エネルギー業界の在り方を変えるような革新的な取り組みを続ける日本瓦斯(ニチガス)。同社代表取締役社長 執行役員 和田眞治氏は、2005年に社長就任後、LPガス事業の物流システムの抜本的な改革や業務のフルクラウド化を実施するなど、積極的にDXを推進してきた。7月29日に開催されたマイナビニューススペシャルセミナー「失敗と挑戦から導くDX促進の方法論」では、この和田氏が自社の事例を踏まえながら、DX促進のための考え方などについて語った。

日本瓦斯 代表取締役社長 執行役員 和田眞治氏

日本瓦斯 代表取締役社長 執行役員 和田眞治氏

従来型のレガシーシステムで本当に良いのか?

さまざまな分野で第4次産業革命によるDXが進み、これまでにないスピードと規模で大きなパラダイムシフトが起きている。和田氏は「新たなテクノロジーに法律/会計基準/経営を合わせていかなければならない。しかし、現在どんなパラダイムシフトが起こり、どのように第4次産業革命が起こっているのかということを論理的に理解して言語化できている人は少ない」と現状に対する自身の見解を述べた上で、現在のパラダイムシフトで起きている動きを表した概念図を紹介した。

現在のパラダイムシフトで起きている動き

「これまでは物理空間の制約を受けて、経済の非対称が利益となる時代でした。さらに国家のような中央管理型の組織によって社会システムが管理されていました。しかし、これからは中央管理組織が必要とされない社会システムが動き出す時代となります。仮想通貨やブロックチェーンはその代表的な仕組みの一つです。国家と国民の関係は、コトの価値/個人の価値/プライベートコミュニティの価値へと置き換わります。こうした時代に、従来型のコンサバシステムやレガシーシステムで本当に良いのか考えてみていただきたいと思います」(和田氏)

X-Roadとブロックチェーンを商用に実装

トップダウンでDXを推し進めてきたニチガス。ビッグデータ、IoT、AIをいかにしてDXの実装につなげてきたのだろうか。和田氏はまず、エネルギー業界に特化したニチガスのクラウド業務システム「雲の宇宙船」を紹介した。

雲の宇宙船

雲の宇宙船の中核を担うのは、データの収集統合基盤「ニチガスストリーム」だ。同基盤において、現場業務用のスマートフォンをはじめさまざまなデバイスから集まるビッグデータが世界標準に規格統一され、AIによるデータ解析を経てそれぞれのシステムに反映されていく。
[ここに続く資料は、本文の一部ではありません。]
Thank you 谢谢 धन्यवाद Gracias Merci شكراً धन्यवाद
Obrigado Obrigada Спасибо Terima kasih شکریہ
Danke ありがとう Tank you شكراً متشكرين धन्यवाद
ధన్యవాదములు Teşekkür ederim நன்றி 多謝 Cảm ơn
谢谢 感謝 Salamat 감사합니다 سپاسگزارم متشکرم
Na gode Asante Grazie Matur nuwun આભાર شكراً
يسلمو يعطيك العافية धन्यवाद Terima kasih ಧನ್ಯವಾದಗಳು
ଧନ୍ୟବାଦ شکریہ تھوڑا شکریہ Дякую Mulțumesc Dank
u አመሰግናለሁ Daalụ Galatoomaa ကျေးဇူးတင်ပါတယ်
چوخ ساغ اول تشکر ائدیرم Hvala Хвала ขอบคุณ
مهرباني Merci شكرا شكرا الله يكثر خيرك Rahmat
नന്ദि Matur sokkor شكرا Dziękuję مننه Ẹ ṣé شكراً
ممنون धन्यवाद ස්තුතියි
ニチガスストリームについて、和田氏は「データの特性に応じてどういう通信技術で運用するかはIoT技術の重要な部分。LTE、Sigfox、4G、5Gといった各通信規格は、通信距離/消費電力/周波数帯などに違いがある。そのため、データによって静的解析、動的解析、リアルタイム解析を使い分ける必要があるほか、通信技術をどう構成するか、センサやデバイスから双方向での通信が必要なのか否か、常時接続が必要なのかなど、さまざまな事項を検討しなければならない」と説明する。

こうした課題を解決するためニチガスは、IoT通信プラットフォームを提供するソラコムと協業。データ通信に関わる費用を最小化する技術を開発し、ニチガスストリームへと実装している。